The AZFlow water distribution system uses an embedded SNAP control system from Opto 22, Temecula, Calif., as its central component. The system gathers sensor data about factors such as surrounding air temperature and humidity, then send this data to the SNAP processor via analog I/O modules residing on a SNAP rack. The system uses a proprietary algorithm executed by a Linux-based controller to correlate the instantaneous water evaporation and water application rates so the proper volume of water is delivered across the media, ensuring that it never gets too wet or too dry. More specifically, the algorithms determine just how long the cooler's water application valve stays open to keep the cooling pad damp.

The Linux controller was programmed and implemented by Opto-Solutions, a consulting and integration services company. The software lets the Azevap Linux controller communicate with Opto 22 I/O modules and execute cooling-related strategies.

Besides reading the I/O, aggregating all the data, and controlling the valve used to wet the media, the Azevap control system also connects to other evaporative cooler components. For instance, an RS-485 serial interface reads the operating status of the variable frequency drives controlling the cooler fans. Interfaces to SNAP digital output modules let the controller manage these fans (along with the entire cooler itself).

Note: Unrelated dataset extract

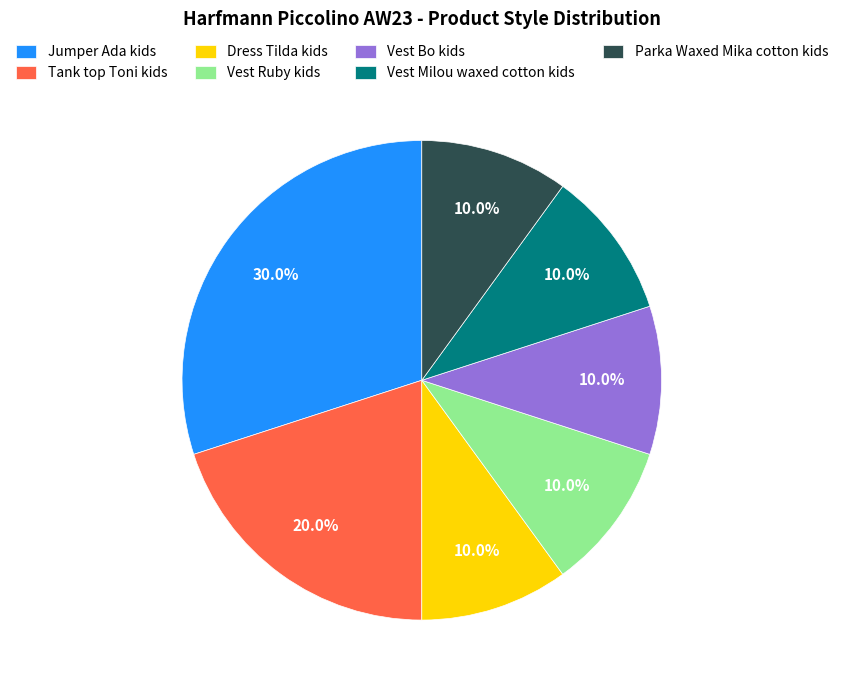

To the nearest percent, what is the difference between the Jumper Ada kids and Vest Bo kids slice percentages?

20%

Also, within the coolers, SNAP modules connect float switches and valves to the controller to give warning of clogged drains so any water accumulation can be identified and corrected.

A typical Opto22 module setup for an AZFlow cooler. Input modules measure ambient temperature and humidity, note the status of a float switch, door position, and control switches, and record VFD performance. Outputs power the solenoid and motor-operated valves and send commands to the VFD. The AZFlow gateway is Linux, apache, php, and ajax-based software on a microcomputer which controls the outputs that meter water onto the media and control the operation of the fan via the VFD to manage building air flow.
Select chart to enlarge.

Operators can view all cooler system control processes and acquired data via a Web-based HMI. The HMI also permits the entering of alarm levels, devising fail-safe contingency actions, and so forth.

AZFlow cooler controls are structured to interface with Local Area Network (LAN) and building energy management systems (where installed) at existing facilities. Internet explorer can be used to access the cooler controls and manage cooler performance. A locally administered, multilevel, password-protected, security system is integrated into the control system used to manage access and interface with these computer controls. Control system features include the ability to trend cooler performance, diagnose and both send alerts/alarms and take compensatory/corrective actions when components fail or performance degrades.